===== Text under study =====
Jessica Alba discovers in The Eye that her new corneas are showing her the evil that killed their previous owner. This follows her role in Awake, a film about a man who remains conscious through his heart operation. Albas unspoken hope that distributors could throw the amputated-hand-horror Idle Hands on the pile and release the three DVDs as The Jessica Alba Botched Surgery Collection is inspired. But its no excuse for third-rate entertainment.
The Eye conforms to the norm of American remakes of Asian horror: Its hushed atmosphere and aggressive ambiguity are flavourless. The good idea behind the Pang Brothers Hong Kong original (which, in fairness, takes its premise from the US 1994 thriller, Blink), fits too comfortably into the conventional. Having Albas blind-violinist character Sydney witness demonic apparitions once she regains sight taps into the unreasonable fears that come with bettering ones life. Yet pale ghost-children and slow walks down apartment hallways towards unexplained horrors end up being the standard of all these movies. Directors David Moreau and Xavier Palud wont risk upsetting their audience and consequently they cant create a sense of empathy and isolation regarding Sydneys disability, unlike the traumatic connection created by Jennifer Jason Leigh---playing a blind and deaf teenager---in the 1981 slasher Eyes of a Stranger.
Alba has her good looks, but her limited talent cant sell some of the mood swings the script throws her way. None of The Eye invokes much dread. Put this one on the waiting list for a personality transplant---for a purported thriller, its barely even involving.
===== Information supplied =====
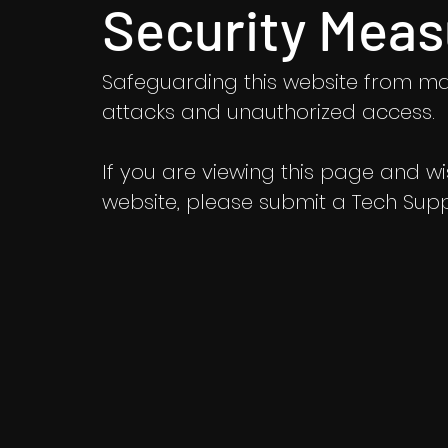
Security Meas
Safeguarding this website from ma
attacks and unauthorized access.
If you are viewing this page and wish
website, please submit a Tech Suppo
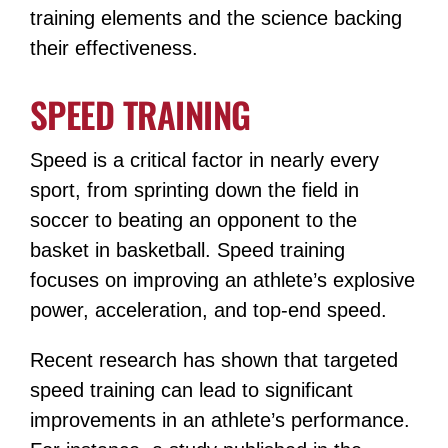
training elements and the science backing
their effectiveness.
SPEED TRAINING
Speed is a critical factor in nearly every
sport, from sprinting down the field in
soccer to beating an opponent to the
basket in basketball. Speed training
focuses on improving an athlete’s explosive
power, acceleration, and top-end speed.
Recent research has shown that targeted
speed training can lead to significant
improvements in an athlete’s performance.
=====
===== Information supplied =====
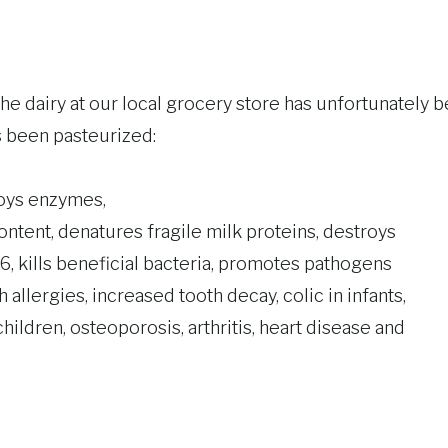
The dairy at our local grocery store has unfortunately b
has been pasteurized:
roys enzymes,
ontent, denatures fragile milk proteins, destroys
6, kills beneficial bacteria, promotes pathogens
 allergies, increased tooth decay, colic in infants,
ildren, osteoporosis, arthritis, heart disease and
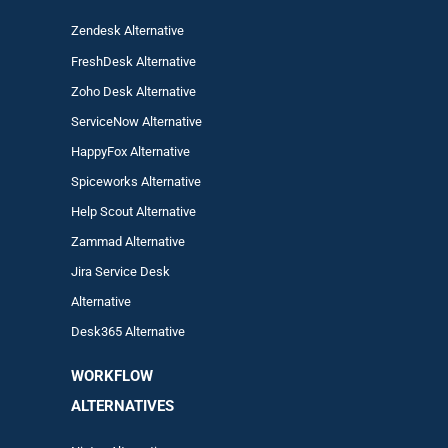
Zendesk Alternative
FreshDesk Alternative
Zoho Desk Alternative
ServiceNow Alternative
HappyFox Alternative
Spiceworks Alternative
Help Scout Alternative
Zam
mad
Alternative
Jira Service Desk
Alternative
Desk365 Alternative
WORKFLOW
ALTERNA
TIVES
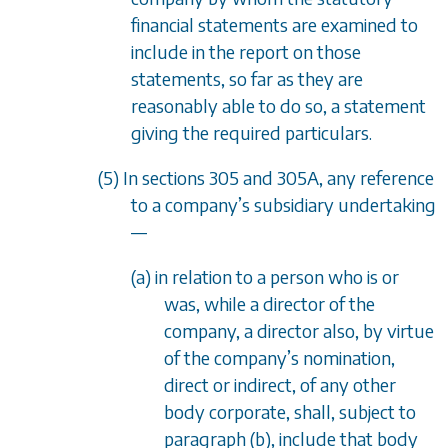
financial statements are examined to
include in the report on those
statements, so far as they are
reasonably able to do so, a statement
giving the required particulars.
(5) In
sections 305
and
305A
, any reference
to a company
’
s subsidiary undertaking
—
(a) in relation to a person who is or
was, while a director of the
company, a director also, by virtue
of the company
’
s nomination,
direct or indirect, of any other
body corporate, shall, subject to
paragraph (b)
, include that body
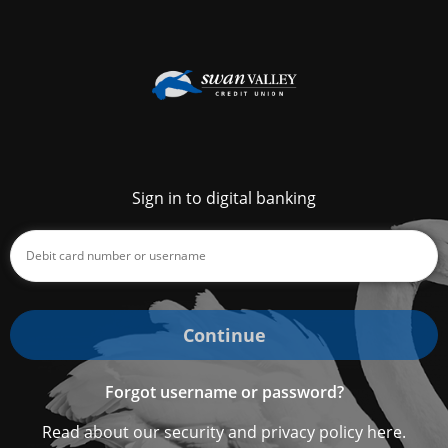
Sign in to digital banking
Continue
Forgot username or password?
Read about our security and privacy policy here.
=====
===== Information supplied =====
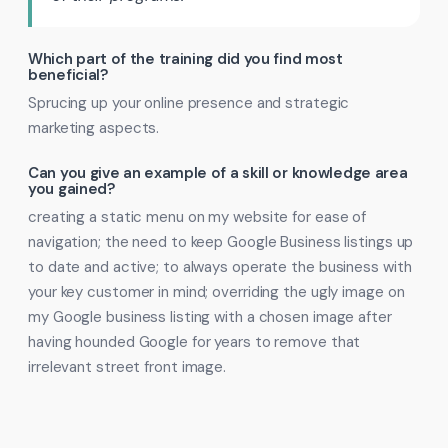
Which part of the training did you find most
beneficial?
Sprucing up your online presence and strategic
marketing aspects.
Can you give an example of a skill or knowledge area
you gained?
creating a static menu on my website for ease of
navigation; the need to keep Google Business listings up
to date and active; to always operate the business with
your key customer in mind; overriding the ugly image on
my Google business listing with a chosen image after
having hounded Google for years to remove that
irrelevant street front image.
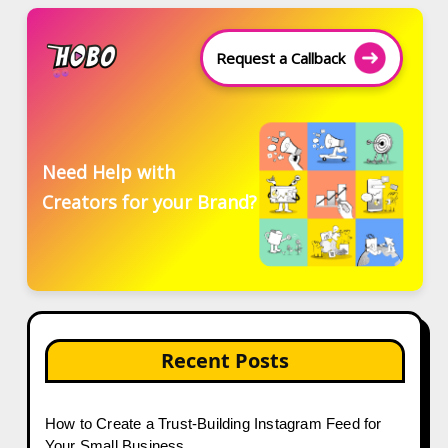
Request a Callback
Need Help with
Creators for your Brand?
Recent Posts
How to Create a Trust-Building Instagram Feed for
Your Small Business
=====
Task 1: According to the review of The Eye, which earlier film supplies the premise of the Pang Brothers' Hong Kong original?
Task 2: List every film that the review of The Eye mentions by title.
Task 3: Using the review of The Eye, explain why directors David Moreau and Xavier Palud fail to create a sense of empathy and isolation around Sydney's disability.
The rows play no part in this exercise.

Answer space 1: The 1994 US thriller Blink.

Answer space 2: The Eye, Awake, Idle Hands, Blink, Eyes of a Stranger

Answer space 3: The directors are unwilling to risk upsetting their audience. As a result, they cannot build the empathy and isolation around Sydney's blindness that Eyes of a Stranger achieved.